Automating Investigations
Historically, investigations have been a part of SOCs, but are often difficult to automate and integrate. There are multiple security functions, but the reasoning that connected alerts to decisions “lived in analysts’ heads,” he said.
“We're making that reasoning callable,” Huger said. “For organizations, it means existing investments in Tines, XSOAR, Sentinel, or homegrown tooling can trigger and consume Command Zero investigations natively. For agent builders, it means they don't need to reimplement cross-domain investigative reasoning to build something useful.”
Addressing Scale, Differentiation for MSSPs
For MSSPs, the APIs and MCP server address what he called two “structural problems”: Scale and differentiation.
In terms of scaling, MSSP analysts may deal with dozens of client tenants with different tools, making manual investigations difficult to scale. Through the API, an MSSP can connect Command Zero investigations into their case management or ticketing systems and have investigations run automatically by tenant or alert type, followed by the delivery of the investigation’s verdict.
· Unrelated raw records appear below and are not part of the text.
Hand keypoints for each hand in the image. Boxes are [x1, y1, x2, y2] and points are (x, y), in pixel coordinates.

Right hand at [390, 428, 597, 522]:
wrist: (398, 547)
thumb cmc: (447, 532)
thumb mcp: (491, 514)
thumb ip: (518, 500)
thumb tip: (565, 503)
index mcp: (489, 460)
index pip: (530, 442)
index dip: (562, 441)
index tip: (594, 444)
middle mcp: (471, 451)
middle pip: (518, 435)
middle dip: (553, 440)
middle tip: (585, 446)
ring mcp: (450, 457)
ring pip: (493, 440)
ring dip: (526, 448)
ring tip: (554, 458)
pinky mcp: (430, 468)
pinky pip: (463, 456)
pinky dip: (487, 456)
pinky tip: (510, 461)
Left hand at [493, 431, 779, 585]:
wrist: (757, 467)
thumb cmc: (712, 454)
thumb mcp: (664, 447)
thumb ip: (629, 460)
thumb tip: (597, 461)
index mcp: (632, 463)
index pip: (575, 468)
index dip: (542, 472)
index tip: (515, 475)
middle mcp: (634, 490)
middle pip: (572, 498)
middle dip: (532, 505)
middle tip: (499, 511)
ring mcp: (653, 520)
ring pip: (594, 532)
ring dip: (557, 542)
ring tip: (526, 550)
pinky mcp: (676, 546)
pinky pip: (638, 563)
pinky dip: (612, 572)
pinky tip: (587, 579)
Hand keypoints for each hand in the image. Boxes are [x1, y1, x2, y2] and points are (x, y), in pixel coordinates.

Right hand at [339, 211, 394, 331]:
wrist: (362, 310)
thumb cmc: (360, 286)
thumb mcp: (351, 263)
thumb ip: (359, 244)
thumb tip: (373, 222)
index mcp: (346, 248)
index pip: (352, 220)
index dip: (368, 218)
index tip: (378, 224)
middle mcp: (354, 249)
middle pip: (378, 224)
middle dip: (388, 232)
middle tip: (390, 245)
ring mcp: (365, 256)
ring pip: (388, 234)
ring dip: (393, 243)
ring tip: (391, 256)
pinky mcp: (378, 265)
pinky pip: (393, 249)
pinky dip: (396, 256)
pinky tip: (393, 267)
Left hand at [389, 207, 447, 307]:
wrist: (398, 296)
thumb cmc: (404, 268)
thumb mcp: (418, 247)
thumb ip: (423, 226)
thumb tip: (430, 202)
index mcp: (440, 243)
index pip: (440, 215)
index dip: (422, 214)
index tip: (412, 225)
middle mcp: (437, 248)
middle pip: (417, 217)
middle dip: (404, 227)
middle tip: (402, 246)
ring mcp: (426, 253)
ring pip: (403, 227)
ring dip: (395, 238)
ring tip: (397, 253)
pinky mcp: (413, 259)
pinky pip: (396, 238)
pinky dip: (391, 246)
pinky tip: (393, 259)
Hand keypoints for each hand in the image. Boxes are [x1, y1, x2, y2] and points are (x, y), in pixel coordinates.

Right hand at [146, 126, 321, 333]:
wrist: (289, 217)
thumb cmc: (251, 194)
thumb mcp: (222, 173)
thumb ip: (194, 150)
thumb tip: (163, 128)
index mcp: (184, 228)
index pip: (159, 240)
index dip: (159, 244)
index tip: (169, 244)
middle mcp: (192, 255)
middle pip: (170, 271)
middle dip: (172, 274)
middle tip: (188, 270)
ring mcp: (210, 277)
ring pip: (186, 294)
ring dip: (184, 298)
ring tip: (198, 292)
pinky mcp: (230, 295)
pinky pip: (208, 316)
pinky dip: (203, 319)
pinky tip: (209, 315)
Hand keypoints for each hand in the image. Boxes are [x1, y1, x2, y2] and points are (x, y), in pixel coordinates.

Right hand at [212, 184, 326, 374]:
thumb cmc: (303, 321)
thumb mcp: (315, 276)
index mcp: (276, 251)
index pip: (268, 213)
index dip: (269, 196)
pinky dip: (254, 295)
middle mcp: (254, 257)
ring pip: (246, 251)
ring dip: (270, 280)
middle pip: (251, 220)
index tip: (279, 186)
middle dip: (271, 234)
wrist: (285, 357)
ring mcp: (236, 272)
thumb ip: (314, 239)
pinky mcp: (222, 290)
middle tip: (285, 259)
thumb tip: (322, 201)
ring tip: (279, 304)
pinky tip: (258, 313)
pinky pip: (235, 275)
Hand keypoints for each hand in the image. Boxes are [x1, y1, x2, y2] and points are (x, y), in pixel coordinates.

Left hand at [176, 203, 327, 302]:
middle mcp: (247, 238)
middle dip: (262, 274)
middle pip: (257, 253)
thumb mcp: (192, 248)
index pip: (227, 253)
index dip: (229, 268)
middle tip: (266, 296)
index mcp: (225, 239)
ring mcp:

“The analyst reviews completed work instead of starting from a raw alert,” he said.
Pointing to differentiation, Huger said MSSPs compete on the quality of analysis, not just coverage hours.
“An MSSP using the MCP server can build their own agents and workflows on top of Command Zero custom triage logic, vertical-specific investigation patterns, and branded reporting without rebuilding the underlying investigation engine,” he said. “It turns Command Zero into a capability they can wrap and resell, rather than another tool they're forced to surface to customers.”
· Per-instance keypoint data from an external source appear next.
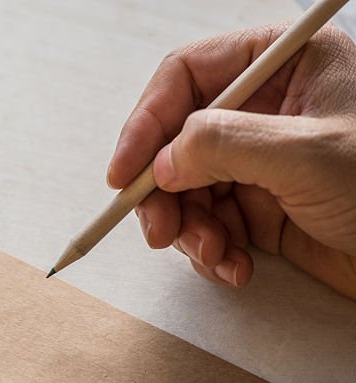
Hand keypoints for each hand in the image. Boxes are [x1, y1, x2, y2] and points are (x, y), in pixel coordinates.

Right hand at [108, 23, 355, 298]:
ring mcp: (263, 160)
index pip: (188, 75)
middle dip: (165, 192)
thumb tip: (162, 161)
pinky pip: (211, 224)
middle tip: (160, 232)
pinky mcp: (264, 208)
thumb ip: (224, 146)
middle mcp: (268, 108)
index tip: (124, 174)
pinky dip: (212, 252)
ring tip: (214, 256)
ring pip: (188, 189)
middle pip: (177, 139)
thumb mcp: (307, 155)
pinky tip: (234, 268)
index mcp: (286, 65)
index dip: (146, 122)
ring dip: (189, 230)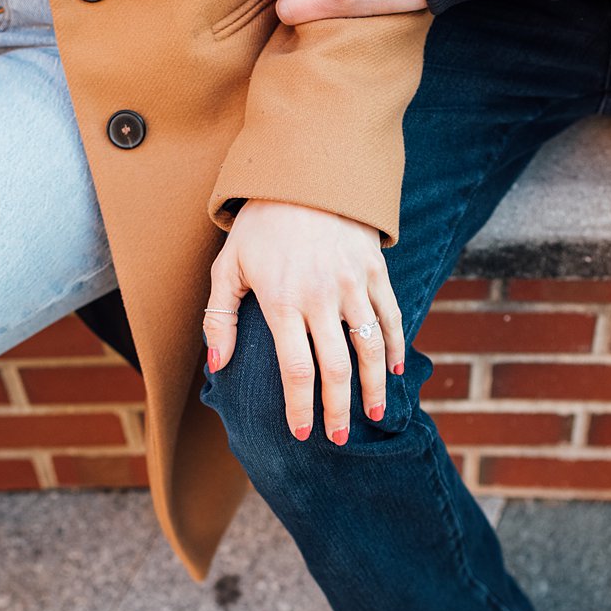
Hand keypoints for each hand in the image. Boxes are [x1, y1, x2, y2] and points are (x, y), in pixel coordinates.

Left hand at [205, 200, 405, 444]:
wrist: (305, 171)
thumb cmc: (260, 224)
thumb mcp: (228, 265)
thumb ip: (219, 317)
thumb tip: (217, 364)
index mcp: (283, 301)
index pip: (297, 369)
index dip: (301, 406)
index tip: (302, 432)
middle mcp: (321, 297)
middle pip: (337, 368)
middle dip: (339, 410)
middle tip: (339, 439)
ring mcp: (352, 284)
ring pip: (370, 347)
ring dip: (373, 387)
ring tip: (372, 415)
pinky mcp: (375, 271)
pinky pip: (390, 317)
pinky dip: (393, 347)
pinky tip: (391, 371)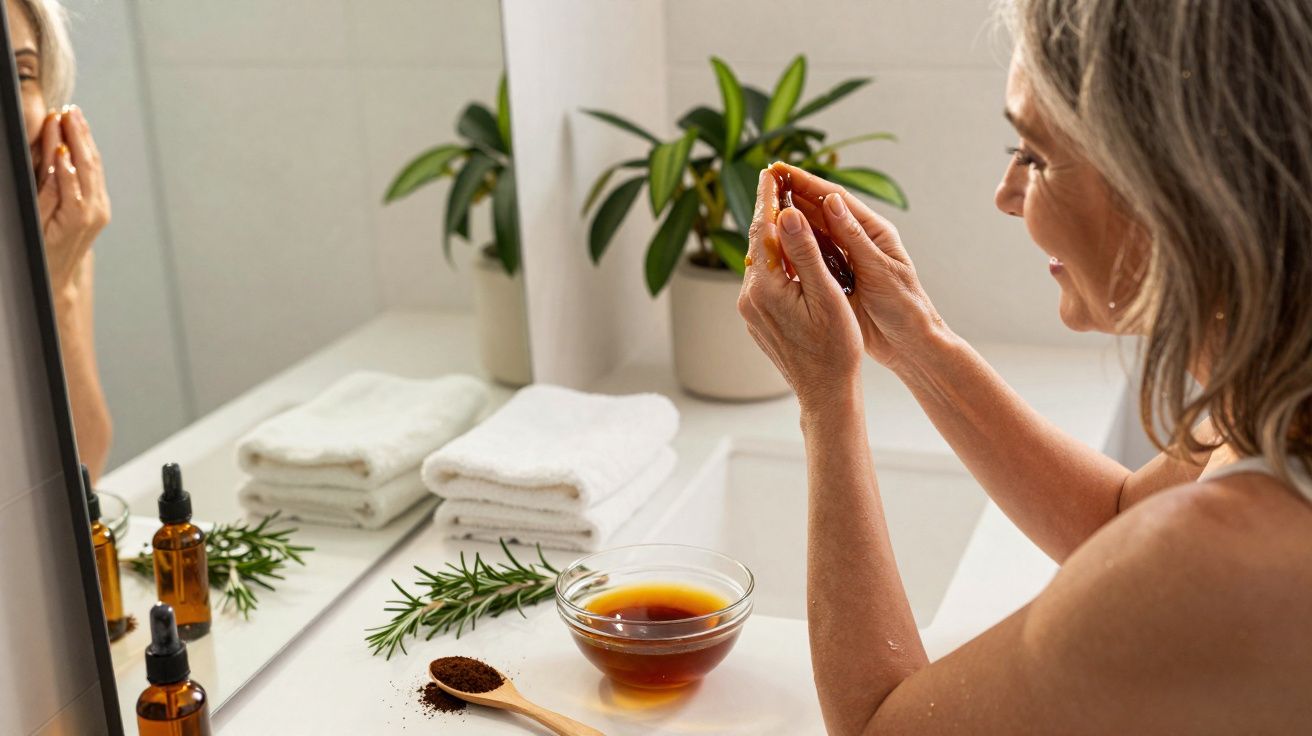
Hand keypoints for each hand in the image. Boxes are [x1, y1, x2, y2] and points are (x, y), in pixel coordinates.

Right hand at [34, 106, 110, 293]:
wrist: (57, 275)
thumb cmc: (41, 251)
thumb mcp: (37, 222)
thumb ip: (47, 192)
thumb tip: (56, 163)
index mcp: (78, 214)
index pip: (71, 169)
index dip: (61, 143)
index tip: (54, 121)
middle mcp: (95, 210)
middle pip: (87, 164)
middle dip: (77, 135)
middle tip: (67, 111)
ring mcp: (101, 208)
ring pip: (94, 166)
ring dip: (85, 139)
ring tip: (74, 117)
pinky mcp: (100, 207)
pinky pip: (95, 175)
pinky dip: (88, 153)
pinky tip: (80, 137)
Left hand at [737, 164, 863, 410]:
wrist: (825, 393)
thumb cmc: (834, 349)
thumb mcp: (826, 296)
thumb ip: (804, 253)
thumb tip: (785, 215)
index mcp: (765, 288)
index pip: (764, 230)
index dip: (769, 197)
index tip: (771, 170)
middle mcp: (749, 297)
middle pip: (758, 243)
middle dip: (768, 210)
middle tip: (775, 178)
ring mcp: (751, 310)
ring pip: (761, 262)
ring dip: (772, 235)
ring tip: (783, 205)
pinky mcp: (758, 319)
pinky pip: (765, 280)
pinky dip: (776, 260)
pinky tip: (788, 250)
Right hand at [774, 163, 944, 373]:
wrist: (909, 344)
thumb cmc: (905, 306)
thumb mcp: (880, 270)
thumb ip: (855, 238)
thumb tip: (831, 202)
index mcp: (873, 231)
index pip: (835, 199)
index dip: (807, 183)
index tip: (781, 170)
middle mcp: (856, 241)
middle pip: (819, 213)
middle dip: (792, 196)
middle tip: (765, 182)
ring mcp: (844, 262)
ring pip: (811, 235)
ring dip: (789, 222)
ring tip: (762, 209)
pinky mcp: (834, 282)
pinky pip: (808, 261)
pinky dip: (791, 252)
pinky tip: (772, 247)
He added that “the API lets MSSPs scale investigation capacity without scaling headcount, and the MCP server lets them build differentiated services on top of investigation as a primitive.”
API Endpoints Cover Different Jobs
The API endpoints cover investigations, letting teams start, extend, update, and retrieve them, with related SIEM alerts automatically consolidating into single cases, and business context, pulling identity and asset data from ServiceNow and other systems to make investigations context-aware.
They also address remediation as well as catalog and schemas to align external systems with the platform’s native data model. The MCP server “serves as a wrapper around the APIs that lets Claude and other MCP-compatible agents interact with Command Zero directly,” they wrote in the blog post.
Gaining Leverage
The new capabilities address what Huger called a problem of asymmetry, where the breakout times for bad actors are accelerating rapidly and, with AI, can run dozens of intrusions at the same time.
“Defensive investigation has stayed human-paced, typically 90-plus minutes per case before response begins,” he said.
The gap gets closed through automation, taking the mechanical work off the analysts’ shoulders and, with the API and MCP server, initiating investigations programmatically the moment an alert fires, with the human working with a completed investigation to make decisions.
“That's the point of leverage,” Huger said. “We're not trying to outrun the attacker on every keystroke; we're collapsing the time between alert and informed decision.”